Life is inextricably altered.

What I’ve Gained

That all being said, it’s not just about loss; I’ve had to focus on new things. Things that I’m sure I might not have had to otherwise, naturally.

But as I’ve learned to deal with the tone in my hand (a condition where the muscles tense up…you’ve probably seen someone with curled up limbs; hands and arms usually, but also feet?) it has compelled me to accept much more help from others, especially from my husband.

Now we often cook together, before this it was almost always a solo effort on my part. Now I need his help, his extra hands. It’s been between not having much choice and his convincing me that he enjoys it…that contrary to my long-held beliefs he does not feel like it’s my job to do all the cooking and cleaning, that’s made me not only able, but willing to ask. Huh. It’s been really fun.

I’ve had to ease up on my “control freak” ways. I’ve had to loosen the reins, so to speak. My son does almost every bit of his own laundry now. It’s good for him, and I don’t really mind crossing that task off my list as laundry has become even more laborious, and tiring.

Because my energy has been taking seemingly forever to return I’ve had to pick and choose what I can manage to do each day. This has forced me to slow down and also to prioritize what is important, and not take on more than I can handle (most of the time). It’s kind of liberating.

I want to celebrate life even more than ever now. I don’t care what anyone thinks of that. I still get down in the dumps some days. I still get affected by external and internal events, but we only get one life and I want to enjoy as much of it as I can. And I want the same for the environment around me.

I now know that major medical crises can break relationships. It happens all the time. I don’t want to become a statistic. My aim is to strengthen my relationships, especially the one with my husband. So far so good, and for that I am over-the-moon grateful. It’s a definite gain

Our Wedding 12/1996

Have I completely embraced the new me…no I have not.  Am I working on myself still…you bet I am. Do I choose to be happy? Yes.

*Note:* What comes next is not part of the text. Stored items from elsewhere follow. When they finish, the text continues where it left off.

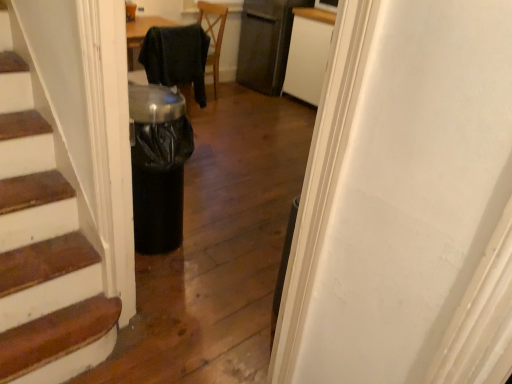
Question: Considering the relative sizes of white matte cabinet at upper center and satin black refrigerator at upper center in the image provided, is white matte cabinet at upper center wider than satin black refrigerator at upper center?

Choices:
 (A) no
 (B) yes

Answer: (B)

Question: From a real-world perspective, is white matte cabinet at upper center over satin black refrigerator at upper center?

Choices:
 (A) yes
 (B) no

Answer: (B)

Question: Are white matte cabinet at upper center and satin black refrigerator at upper center far apart?

Choices:
 (A) yes
 (B) no

Answer: (B)

Question: Considering the relative sizes of white matte cabinet at upper center and satin black refrigerator at upper center in the image provided, is white matte cabinet at upper center shorter than satin black refrigerator at upper center?

Choices:
 (A) yes
 (B) no

Answer: (A)

Question: Would you say white matte cabinet at upper center is outside satin black refrigerator at upper center?

Choices:
 (A) yes
 (B) no

Answer: (A)

Question: Considering the relative positions of black fabric chair at center and satin black refrigerator at upper center in the image provided, is black fabric chair at center to the left or to the right of satin black refrigerator at upper center?

Choices:
 (A) left
 (B) right

Answer: (A)

Question: In terms of size, does black fabric chair at center appear bigger or smaller than satin black refrigerator at upper center?

Choices:
 (A) big
 (B) small

Answer: (B)

Question: From the image's perspective, relative to satin black refrigerator at upper center, is black fabric chair at center above or below?

Choices:
 (A) above
 (B) below

Answer: (B)

Question: Is black fabric chair at center taller or shorter than satin black refrigerator at upper center?

Choices:
 (A) tall
 (B) short

Answer: (B)

Question: From the image's perspective, is black fabric chair at center located above or below white matte cabinet at upper center?

Choices:
 (A) below
 (B) above

Answer: (A)

Question: Considering the positions of point (x=167, y=31) and point (x=301, y=87), is point (x=167, y=31) closer or farther from the camera than point (x=301, y=87)?

Choices:
 (A) farther
 (B) closer

Answer: (B)

Question: From a real-world perspective, is black fabric chair at center positioned above or below white matte cabinet at upper center?

Choices:
 (A) above
 (B) below

Answer: (A)

Question: In terms of height, does black fabric chair at center look taller or shorter compared to white matte cabinet at upper center?

Choices:
 (A) tall
 (B) short

Answer: (B)

Question: From a real-world perspective, is white matte cabinet at upper center above or below satin black refrigerator at upper center?

Choices:
 (A) above
 (B) below

Answer: (B)

Question: Considering the positions of white matte cabinet at upper center and satin black refrigerator at upper center in the image, is white matte cabinet at upper center wider or thinner than satin black refrigerator at upper center?

Choices:
 (A) wide
 (B) thin

Answer: (A)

I am determined to be cheerful and happy in whatever situation I may find myself. For I have learned that the greater part of our misery or unhappiness is determined not by our circumstance but by our disposition.

— Martha Washington




Raina K Morton February 17 2015

*Title from the apropos song “Can’t Control The Wind” written by Bill Anderson, Roger Pirtle & Pat Lovely and sung by Ricky Skaggs
**I’m more a fan of Ricky Skaggs’ blue grass music, but these words are quite personal to me   🙂
***This is my Two Year Post Stroke Update…if you still have any questions, please ask! Thanks for reading….

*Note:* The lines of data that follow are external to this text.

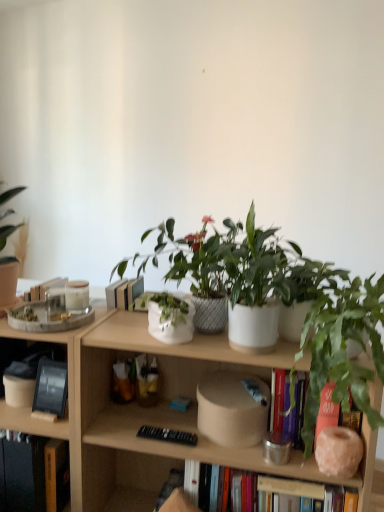
Question: Can you confirm if hardcover book at lower left, arranged as the first book when ordered from the bottom, is shorter than black matte tablet at left, the first book when ordered from top to bottom?

Choices:
 (A) no
 (B) yes

Answer: (A)

Question: Is hardcover book at lower left, arranged as the 2th book when viewed from the top, to the right of black matte tablet at left, which ranks as the 2th book in bottom-to-top order, from the viewer's perspective?

Choices:
 (A) yes
 (B) no

Answer: (B)

Question: Would you say hardcover book at lower left, arranged as the 2th book when viewed from the top, contains black matte tablet at left, the first book when ordered from top to bottom?

Choices:
 (A) yes
 (B) no

Answer: (B)

Question: Is hardcover book at lower left, arranged as the first book when ordered from the bottom, closer to camera compared to black matte tablet at left, which ranks as the 2th book in bottom-to-top order?

Choices:
 (A) no
 (B) yes

Answer: (B)

Question: Is hardcover book at lower left, arranged as the 2th book when viewed from the top, next to black matte tablet at left, which ranks as the 2th book in bottom-to-top order?

Choices:
 (A) no
 (B) yes

Answer: (A)

Question: From a real-world perspective, is hardcover book at lower left, arranged as the first book when ordered from the bottom, below black matte tablet at left, the first book when ordered from top to bottom?

Choices:
 (A) yes
 (B) no

Answer: (A)

Question: From the image's perspective, would you say green matte houseplant at right is positioned over hardcover book at lower left, arranged as the 2th book when viewed from the top?

Choices:
 (A) yes
 (B) no

Answer: (A)

Question: From a real-world perspective, does green matte houseplant at right sit lower than hardcover book at lower left, arranged as the first book when ordered from the bottom?

Choices:
 (A) no
 (B) yes

Answer: (A)

Question: Is green matte houseplant at right not within hardcover book at lower left, arranged as the first book when ordered from the bottom?

Choices:
 (A) no
 (B) yes

Answer: (B)

Question: Can you confirm if green matte houseplant at right is taller than hardcover book at lower left, arranged as the 2th book when viewed from the top?

Choices:
 (A) no
 (B) yes

Answer: (B)

Question: Can you confirm if green matte houseplant at right is bigger than hardcover book at lower left, arranged as the 2th book when viewed from the top?

Choices:
 (A) yes
 (B) no

Answer: (A)

Question: Are green matte houseplant at right and hardcover book at lower left, arranged as the 2th book when viewed from the top, making contact?

Choices:
 (A) yes
 (B) no

Answer: (B)

Question: Considering the relative sizes of black matte tablet at left, which ranks as the 2th book in bottom-to-top order, and green matte houseplant at right in the image provided, is black matte tablet at left, which ranks as the 2th book in bottom-to-top order, taller than green matte houseplant at right?

Choices:
 (A) yes
 (B) no

Answer: (B)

2 thoughts on “I Can’t Control the Wind, But I Can Adjust the Sail”

  1. Raina,
    I felt compelled to send you a quick note to express my admiration for your strength of spirit and heartbreaking honesty when writing about your “medical event” and subsequent rehabilitation. It is sometimes the most difficult thing to do…allowing our own personal thoughts and fears to be committed to paper (sometimes that reality can be shocking even to ourselves) but for you to share these glimpses into your internal dialogue with the world is downright inspiring and beautiful. I wish you continued good health and look forward to future blog entries.